Not far from Oxford Street there was a Bandstand where a jazz band was performing. There were people sat around on the fake grass, whilst some stood and took pictures on their mobile phones. The band played their last song and I spotted a small boy playing with a tiny yellow ball. He dropped it, not seeing where it went. I picked it up, and dropped it in front of him. As he picked it up I said to his mum, “They were very good. I bet you didn’t expect that today?”

“No we didn’t,” she replied as her husband arrived with a pushchair. I bid them farewell and noticed a keep fit class exercising to the song Freak Out, by Chic. I recalled dancing to that in my younger days and I think, my dance movements were far better than that of the keep fit class!

Leaving Regent Street, I wandered along to the north side of Oxford Street, and was on my way to Tottenham Court Road, when I saw a young Oriental woman in a blue dress, looking at a map on her mobile phone and she kept turning around.

“Where are you looking for?” I asked.

“Argyll.” She replied.

I looked at her mobile phone and said, “Judging by your map, it is down that way? As going that way, will lead to Tottenham Court Road.”

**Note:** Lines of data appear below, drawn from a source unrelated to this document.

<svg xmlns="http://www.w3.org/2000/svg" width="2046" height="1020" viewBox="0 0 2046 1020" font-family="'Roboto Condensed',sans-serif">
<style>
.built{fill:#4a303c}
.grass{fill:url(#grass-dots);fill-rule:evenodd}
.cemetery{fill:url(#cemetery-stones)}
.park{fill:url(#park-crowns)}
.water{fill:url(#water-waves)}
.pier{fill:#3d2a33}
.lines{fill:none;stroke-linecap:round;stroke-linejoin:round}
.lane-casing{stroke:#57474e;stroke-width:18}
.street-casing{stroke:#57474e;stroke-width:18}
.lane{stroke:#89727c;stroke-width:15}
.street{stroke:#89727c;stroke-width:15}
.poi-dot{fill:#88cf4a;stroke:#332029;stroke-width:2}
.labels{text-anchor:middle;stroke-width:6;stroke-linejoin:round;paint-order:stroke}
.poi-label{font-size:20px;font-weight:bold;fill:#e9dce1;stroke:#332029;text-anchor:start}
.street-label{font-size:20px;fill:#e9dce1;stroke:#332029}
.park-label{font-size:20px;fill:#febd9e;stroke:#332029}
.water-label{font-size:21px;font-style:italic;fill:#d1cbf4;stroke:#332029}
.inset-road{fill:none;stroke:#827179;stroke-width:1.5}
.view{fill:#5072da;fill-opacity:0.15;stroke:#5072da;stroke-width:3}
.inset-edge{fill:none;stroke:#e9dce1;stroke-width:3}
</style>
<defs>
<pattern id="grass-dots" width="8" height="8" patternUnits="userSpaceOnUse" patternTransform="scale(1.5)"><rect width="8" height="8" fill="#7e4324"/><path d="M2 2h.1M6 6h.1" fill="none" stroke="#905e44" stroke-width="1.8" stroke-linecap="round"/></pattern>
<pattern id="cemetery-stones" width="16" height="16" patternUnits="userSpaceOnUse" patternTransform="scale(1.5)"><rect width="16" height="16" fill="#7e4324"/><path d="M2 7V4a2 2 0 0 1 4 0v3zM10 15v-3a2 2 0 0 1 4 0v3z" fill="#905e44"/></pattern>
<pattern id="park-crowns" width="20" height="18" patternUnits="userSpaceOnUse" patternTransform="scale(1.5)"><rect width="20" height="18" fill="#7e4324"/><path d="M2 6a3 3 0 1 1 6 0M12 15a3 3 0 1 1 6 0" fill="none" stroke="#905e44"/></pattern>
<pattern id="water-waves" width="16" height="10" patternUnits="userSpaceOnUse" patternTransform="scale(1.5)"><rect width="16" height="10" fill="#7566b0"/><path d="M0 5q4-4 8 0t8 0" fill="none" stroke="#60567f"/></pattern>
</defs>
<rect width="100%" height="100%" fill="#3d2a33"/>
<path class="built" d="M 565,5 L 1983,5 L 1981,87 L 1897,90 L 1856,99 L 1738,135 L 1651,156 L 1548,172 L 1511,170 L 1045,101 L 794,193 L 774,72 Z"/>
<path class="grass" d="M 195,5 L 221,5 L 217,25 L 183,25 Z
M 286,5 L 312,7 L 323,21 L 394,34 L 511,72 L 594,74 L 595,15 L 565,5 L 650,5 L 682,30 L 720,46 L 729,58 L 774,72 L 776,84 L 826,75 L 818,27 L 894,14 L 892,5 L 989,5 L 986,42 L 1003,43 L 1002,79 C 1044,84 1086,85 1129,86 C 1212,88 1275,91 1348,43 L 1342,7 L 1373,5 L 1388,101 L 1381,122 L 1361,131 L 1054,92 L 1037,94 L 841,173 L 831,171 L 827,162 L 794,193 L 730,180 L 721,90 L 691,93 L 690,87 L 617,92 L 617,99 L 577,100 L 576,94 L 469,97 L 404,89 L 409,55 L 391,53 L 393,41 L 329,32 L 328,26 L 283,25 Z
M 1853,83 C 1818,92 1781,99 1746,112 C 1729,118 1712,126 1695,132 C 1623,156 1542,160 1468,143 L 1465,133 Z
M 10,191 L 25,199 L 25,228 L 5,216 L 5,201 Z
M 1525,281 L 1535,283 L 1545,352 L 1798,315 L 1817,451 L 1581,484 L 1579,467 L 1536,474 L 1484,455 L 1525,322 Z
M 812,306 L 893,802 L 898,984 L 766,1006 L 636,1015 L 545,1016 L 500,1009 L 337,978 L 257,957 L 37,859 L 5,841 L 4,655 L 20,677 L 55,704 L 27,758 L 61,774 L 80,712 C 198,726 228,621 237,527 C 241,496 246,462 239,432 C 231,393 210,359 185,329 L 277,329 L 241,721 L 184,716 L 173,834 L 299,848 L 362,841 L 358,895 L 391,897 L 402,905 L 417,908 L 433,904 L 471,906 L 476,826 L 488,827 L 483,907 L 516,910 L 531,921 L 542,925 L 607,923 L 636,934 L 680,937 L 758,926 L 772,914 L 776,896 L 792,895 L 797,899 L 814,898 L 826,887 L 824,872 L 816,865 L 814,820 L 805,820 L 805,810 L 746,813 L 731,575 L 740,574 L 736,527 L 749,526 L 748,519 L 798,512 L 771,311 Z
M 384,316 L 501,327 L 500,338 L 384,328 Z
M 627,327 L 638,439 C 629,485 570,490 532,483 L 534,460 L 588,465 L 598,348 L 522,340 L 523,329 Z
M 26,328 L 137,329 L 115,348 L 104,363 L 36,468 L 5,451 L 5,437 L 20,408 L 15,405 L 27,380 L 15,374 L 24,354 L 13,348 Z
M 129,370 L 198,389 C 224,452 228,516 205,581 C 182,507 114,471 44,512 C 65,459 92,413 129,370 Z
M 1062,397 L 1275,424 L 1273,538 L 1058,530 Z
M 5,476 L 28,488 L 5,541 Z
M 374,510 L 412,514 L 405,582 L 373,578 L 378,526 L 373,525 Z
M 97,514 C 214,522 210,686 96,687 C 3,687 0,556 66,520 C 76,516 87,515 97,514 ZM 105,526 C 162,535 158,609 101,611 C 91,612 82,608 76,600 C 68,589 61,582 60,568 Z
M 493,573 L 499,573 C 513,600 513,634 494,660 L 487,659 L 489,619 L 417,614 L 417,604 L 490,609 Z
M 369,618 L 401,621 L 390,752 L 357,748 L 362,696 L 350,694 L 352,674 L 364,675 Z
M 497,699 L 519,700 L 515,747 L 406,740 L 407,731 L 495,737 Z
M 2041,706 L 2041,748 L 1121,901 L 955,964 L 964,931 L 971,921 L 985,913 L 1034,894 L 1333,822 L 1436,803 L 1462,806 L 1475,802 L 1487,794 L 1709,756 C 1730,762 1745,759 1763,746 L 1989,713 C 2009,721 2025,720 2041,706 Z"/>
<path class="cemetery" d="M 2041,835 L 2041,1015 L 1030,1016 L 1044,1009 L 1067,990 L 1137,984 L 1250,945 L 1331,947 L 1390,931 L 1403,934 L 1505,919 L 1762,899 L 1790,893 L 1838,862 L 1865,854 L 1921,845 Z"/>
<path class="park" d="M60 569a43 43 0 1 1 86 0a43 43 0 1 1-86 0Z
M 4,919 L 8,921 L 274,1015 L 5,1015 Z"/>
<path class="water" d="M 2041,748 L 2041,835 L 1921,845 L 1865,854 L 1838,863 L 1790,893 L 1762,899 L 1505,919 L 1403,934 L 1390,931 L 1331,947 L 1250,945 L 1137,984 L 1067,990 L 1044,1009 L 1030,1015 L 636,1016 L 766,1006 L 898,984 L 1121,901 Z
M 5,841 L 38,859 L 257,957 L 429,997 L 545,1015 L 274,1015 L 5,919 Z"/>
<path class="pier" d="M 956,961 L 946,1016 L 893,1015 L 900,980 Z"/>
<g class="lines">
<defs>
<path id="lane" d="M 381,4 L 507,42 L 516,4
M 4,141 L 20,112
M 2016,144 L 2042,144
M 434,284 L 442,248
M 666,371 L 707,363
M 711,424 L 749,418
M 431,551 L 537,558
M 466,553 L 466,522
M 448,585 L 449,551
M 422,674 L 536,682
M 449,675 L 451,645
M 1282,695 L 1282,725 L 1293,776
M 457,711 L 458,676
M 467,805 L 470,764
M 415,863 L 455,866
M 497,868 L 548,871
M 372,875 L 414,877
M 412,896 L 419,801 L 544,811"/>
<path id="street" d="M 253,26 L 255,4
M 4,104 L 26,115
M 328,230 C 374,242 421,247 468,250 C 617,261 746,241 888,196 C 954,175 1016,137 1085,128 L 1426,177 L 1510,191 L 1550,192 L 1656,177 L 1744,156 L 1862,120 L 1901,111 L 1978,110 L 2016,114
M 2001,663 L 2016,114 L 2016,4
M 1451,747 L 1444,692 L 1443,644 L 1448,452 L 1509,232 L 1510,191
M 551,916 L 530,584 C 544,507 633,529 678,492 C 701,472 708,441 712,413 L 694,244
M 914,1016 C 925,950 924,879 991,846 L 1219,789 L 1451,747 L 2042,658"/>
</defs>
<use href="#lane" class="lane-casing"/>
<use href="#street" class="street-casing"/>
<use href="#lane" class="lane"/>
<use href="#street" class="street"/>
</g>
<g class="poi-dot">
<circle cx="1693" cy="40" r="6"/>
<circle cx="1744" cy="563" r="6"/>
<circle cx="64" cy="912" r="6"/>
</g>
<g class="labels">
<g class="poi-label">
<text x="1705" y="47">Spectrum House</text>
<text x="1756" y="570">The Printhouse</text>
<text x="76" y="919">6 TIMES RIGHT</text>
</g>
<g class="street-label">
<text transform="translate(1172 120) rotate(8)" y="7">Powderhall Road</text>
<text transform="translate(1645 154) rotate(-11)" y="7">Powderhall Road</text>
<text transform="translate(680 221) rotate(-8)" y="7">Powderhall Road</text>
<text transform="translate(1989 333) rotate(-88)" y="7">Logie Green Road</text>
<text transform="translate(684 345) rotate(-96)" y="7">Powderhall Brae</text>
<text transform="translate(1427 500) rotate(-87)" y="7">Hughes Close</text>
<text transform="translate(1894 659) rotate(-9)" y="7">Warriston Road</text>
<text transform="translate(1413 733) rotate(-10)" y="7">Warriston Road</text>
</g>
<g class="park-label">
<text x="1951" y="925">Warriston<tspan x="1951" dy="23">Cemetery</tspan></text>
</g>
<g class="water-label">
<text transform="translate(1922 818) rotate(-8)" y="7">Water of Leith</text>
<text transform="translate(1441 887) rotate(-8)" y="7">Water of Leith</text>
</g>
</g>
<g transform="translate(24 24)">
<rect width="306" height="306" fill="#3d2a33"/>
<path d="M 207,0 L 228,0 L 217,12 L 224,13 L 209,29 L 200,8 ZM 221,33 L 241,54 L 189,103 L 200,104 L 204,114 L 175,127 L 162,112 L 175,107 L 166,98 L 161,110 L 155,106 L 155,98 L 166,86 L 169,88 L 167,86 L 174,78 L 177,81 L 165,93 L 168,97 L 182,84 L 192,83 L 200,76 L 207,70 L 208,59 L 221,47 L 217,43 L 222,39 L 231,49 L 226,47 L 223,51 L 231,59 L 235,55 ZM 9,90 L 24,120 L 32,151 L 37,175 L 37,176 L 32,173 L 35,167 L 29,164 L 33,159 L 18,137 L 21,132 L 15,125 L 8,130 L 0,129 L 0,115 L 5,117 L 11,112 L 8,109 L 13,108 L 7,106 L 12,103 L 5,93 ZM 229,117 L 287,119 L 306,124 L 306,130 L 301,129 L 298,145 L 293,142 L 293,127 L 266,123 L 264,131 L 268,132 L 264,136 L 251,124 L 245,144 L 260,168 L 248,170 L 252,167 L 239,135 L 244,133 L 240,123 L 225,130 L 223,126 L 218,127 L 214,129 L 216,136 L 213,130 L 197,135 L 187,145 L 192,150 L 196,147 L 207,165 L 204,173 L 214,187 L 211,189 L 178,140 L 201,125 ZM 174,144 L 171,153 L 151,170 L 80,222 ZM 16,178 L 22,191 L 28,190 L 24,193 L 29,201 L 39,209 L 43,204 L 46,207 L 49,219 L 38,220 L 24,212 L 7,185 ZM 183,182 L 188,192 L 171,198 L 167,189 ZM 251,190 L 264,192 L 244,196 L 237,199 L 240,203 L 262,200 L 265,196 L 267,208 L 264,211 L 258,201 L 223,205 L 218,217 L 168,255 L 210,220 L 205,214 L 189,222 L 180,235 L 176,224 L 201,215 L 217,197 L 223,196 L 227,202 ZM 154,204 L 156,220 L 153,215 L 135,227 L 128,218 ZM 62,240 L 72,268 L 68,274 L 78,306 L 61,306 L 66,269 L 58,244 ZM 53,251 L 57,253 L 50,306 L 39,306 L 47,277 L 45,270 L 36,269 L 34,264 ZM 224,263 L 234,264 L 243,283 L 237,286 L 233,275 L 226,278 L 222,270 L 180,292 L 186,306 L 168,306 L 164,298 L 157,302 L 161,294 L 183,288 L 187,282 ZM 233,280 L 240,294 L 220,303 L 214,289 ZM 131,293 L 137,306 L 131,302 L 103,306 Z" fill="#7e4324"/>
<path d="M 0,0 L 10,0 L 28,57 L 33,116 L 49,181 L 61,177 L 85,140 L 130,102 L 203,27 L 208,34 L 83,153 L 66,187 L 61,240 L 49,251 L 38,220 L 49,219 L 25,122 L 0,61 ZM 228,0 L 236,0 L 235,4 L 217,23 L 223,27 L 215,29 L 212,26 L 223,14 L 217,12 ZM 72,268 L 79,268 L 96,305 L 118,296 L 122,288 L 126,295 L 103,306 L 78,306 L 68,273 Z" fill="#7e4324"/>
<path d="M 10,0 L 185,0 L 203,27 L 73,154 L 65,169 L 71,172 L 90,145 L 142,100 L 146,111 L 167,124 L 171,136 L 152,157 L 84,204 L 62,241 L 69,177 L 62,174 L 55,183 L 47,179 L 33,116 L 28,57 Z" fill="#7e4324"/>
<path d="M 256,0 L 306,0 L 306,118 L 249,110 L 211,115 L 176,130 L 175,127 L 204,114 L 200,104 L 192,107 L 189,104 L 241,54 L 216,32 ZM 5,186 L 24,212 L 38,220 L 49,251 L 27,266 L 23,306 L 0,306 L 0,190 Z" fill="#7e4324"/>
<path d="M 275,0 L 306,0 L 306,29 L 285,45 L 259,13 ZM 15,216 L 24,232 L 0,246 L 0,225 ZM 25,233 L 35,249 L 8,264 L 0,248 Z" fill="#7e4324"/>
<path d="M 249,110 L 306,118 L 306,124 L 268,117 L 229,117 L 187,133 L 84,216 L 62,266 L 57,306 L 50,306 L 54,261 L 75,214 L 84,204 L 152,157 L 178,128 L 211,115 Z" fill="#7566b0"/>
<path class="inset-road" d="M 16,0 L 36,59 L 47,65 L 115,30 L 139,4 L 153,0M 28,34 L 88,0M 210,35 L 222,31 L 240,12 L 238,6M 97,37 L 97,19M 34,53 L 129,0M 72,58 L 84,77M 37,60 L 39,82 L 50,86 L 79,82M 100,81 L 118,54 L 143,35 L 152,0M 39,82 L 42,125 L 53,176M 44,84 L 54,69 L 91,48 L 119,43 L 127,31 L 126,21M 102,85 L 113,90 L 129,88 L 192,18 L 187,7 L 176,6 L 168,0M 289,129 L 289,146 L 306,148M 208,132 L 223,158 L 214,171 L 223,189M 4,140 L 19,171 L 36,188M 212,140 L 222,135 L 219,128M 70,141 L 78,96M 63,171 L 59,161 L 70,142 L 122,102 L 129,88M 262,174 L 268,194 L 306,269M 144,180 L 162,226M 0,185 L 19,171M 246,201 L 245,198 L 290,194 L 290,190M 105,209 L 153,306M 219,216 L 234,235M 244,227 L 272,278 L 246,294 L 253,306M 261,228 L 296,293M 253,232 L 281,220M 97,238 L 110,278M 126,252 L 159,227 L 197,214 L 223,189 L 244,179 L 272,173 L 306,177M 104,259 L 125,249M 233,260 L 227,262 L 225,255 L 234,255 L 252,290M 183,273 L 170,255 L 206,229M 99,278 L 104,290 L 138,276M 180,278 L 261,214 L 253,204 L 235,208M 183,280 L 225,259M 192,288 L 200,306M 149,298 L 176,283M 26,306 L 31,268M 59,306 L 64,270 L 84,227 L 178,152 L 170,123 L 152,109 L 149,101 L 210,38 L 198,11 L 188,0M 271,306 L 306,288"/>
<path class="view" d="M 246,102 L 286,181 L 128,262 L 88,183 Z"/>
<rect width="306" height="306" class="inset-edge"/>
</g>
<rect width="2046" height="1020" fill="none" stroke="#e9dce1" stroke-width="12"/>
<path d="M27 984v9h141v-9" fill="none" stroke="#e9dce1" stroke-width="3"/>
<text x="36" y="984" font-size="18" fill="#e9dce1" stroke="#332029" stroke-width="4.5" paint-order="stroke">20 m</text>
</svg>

She thanked me and went on her way. It looked as if it might rain and then it occurred to me, had the Scouser I’d met earlier caught a bus a bit beyond Tottenham Court Road, he could have walked the short distance to Covent Garden.

I then boarded a bus for home and once home, checked out where the Argyll was. It’s not as I thought, an hotel but a pub or restaurant and either way, I’d sent her in the right direction. As for me, it had been a very enjoyable afternoon.